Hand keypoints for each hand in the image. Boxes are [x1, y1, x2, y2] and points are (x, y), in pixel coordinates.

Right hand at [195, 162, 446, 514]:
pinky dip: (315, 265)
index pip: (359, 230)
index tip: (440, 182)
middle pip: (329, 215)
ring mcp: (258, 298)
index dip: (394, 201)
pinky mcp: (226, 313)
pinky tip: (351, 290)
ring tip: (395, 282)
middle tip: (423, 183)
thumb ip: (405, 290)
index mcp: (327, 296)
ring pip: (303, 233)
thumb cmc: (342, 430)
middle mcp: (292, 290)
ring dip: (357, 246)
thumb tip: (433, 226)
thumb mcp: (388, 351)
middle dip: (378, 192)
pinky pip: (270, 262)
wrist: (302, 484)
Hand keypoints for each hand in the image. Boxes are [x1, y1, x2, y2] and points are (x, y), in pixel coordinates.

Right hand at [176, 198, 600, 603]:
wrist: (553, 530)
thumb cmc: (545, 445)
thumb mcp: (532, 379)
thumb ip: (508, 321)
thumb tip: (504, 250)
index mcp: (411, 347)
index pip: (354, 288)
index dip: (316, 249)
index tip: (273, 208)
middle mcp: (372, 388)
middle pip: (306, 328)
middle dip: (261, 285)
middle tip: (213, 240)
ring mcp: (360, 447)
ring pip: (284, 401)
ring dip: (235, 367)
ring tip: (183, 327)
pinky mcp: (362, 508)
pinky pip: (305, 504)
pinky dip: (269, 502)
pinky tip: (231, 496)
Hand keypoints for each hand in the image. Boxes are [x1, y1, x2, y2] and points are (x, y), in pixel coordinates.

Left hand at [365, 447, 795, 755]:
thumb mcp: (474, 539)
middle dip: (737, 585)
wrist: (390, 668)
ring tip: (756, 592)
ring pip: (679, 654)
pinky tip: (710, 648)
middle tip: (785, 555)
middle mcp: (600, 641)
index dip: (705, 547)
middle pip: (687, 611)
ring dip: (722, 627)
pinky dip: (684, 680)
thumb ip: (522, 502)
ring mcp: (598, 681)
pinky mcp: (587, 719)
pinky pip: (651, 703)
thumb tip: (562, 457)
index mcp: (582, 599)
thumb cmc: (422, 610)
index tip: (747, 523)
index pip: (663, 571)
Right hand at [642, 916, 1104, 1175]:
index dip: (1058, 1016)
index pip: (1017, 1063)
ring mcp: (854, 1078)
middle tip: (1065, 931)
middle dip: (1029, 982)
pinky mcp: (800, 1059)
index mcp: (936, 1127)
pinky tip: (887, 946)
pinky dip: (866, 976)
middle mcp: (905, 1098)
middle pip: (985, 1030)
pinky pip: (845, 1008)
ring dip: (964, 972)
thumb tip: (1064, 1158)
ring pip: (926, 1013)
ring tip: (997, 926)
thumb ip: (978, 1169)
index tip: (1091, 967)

+++

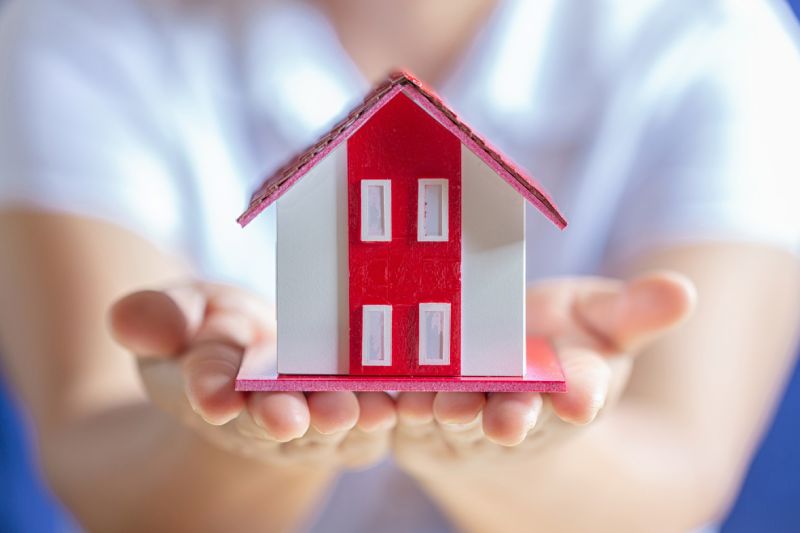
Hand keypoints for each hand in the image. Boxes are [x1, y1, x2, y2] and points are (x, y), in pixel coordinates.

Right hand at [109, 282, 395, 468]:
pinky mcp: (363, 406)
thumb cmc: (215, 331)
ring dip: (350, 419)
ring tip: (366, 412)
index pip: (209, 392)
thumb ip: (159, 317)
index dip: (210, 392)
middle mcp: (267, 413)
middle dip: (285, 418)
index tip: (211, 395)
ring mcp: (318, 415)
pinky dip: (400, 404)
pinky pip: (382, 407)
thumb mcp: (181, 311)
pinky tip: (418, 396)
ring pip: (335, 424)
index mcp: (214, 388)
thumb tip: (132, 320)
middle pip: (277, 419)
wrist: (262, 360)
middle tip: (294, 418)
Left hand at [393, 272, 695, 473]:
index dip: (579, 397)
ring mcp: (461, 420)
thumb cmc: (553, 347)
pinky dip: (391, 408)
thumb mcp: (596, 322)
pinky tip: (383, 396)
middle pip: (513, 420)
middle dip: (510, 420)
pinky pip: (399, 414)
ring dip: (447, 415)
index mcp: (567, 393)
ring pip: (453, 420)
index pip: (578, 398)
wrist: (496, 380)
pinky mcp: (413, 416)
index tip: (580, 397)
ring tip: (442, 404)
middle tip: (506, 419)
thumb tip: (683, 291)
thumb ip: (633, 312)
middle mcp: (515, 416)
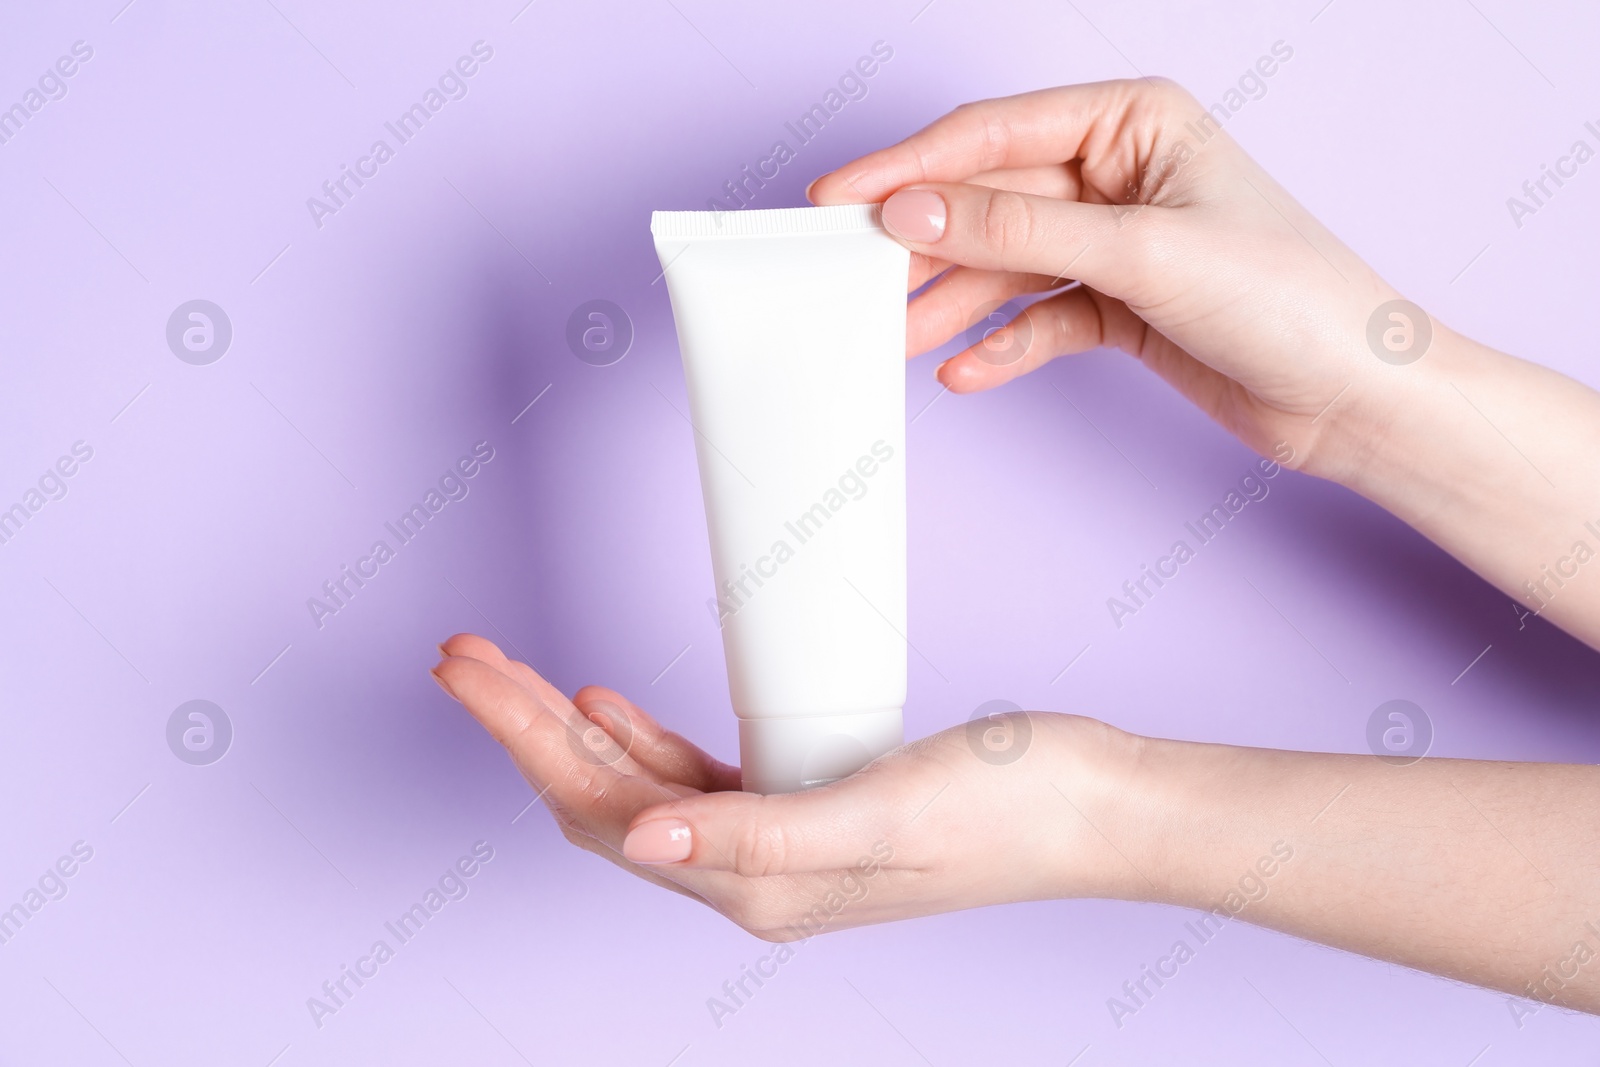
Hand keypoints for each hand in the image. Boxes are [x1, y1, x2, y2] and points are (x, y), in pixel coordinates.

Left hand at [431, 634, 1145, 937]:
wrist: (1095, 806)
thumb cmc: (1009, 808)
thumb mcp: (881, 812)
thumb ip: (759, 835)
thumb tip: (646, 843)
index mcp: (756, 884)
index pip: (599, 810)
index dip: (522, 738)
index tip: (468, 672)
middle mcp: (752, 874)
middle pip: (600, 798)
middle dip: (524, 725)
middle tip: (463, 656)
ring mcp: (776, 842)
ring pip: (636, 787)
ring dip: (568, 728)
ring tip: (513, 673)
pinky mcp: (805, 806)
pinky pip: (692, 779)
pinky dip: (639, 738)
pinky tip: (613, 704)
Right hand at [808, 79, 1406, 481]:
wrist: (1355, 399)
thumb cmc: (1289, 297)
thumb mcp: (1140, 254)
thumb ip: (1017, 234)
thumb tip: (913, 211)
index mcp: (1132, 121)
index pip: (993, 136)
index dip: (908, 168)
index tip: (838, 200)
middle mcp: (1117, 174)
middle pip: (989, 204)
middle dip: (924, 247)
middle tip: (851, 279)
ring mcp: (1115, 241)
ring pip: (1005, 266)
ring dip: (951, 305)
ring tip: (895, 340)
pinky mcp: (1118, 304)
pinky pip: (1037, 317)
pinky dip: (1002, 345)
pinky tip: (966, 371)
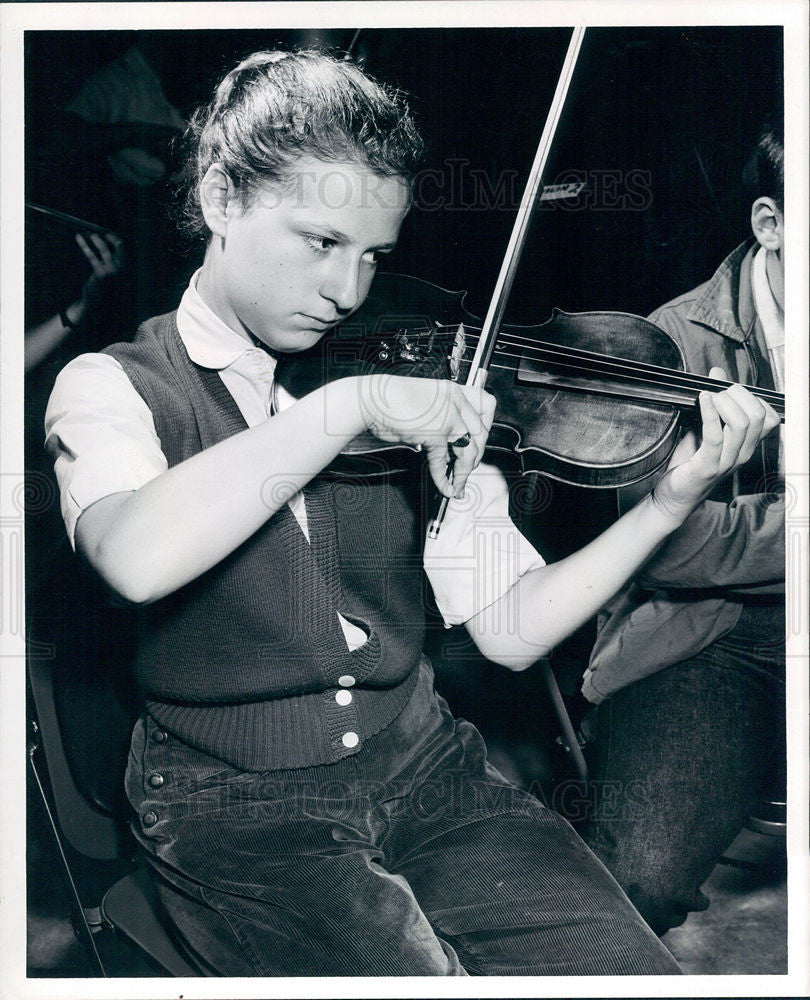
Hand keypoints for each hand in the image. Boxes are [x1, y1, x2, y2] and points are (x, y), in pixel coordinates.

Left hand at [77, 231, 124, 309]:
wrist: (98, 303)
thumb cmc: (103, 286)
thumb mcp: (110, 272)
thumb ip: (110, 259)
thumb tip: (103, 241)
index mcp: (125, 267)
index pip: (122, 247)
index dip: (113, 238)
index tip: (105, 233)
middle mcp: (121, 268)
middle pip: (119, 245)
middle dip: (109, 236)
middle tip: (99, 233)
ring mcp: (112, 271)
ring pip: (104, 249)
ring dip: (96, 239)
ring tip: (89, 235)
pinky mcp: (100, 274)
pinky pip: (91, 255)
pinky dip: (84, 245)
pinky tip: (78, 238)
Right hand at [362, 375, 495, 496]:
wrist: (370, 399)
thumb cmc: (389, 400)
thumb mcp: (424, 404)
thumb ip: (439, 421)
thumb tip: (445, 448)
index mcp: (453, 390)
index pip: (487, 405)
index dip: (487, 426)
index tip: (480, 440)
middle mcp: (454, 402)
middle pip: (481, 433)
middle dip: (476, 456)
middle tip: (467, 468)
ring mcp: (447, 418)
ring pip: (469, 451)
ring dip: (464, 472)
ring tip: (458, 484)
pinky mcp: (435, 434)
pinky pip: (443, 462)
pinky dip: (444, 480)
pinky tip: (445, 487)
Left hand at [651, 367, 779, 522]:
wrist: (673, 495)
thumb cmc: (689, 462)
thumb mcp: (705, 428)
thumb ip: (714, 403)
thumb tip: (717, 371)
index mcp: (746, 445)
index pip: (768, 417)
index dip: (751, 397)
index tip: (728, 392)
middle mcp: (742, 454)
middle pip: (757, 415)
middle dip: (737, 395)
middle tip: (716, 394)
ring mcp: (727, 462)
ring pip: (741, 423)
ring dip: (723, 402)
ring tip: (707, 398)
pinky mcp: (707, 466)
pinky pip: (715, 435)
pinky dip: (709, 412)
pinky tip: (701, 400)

+++

Problem to solve: Reproduce exactly the entries above, limited to the lines from the one with "ring mcp: (447, 418)" through the one with "ring pip: (741, 423)", both included.

Answer section:
ring mcp: (447, 418)
ring pip: (469, 451)
ring dip: (464, 472)
ring tip: (458, 484)
pinky mcp: (435, 434)
pinky pip: (443, 462)
pinky dip: (444, 480)
pinky tip: (445, 487)
Left hand at [651, 367, 779, 522]:
wrist: (673, 495)
thumb cmc: (689, 462)
thumb mcp: (705, 428)
thumb ip: (714, 403)
thumb tip: (717, 371)
index mcp: (746, 445)
index pip: (768, 417)
index dip: (751, 397)
index tip: (728, 392)
middle mcp: (742, 454)
middle pip: (757, 415)
middle dip: (737, 395)
middle tip: (716, 394)
ring mcp: (727, 462)
ring pip: (741, 423)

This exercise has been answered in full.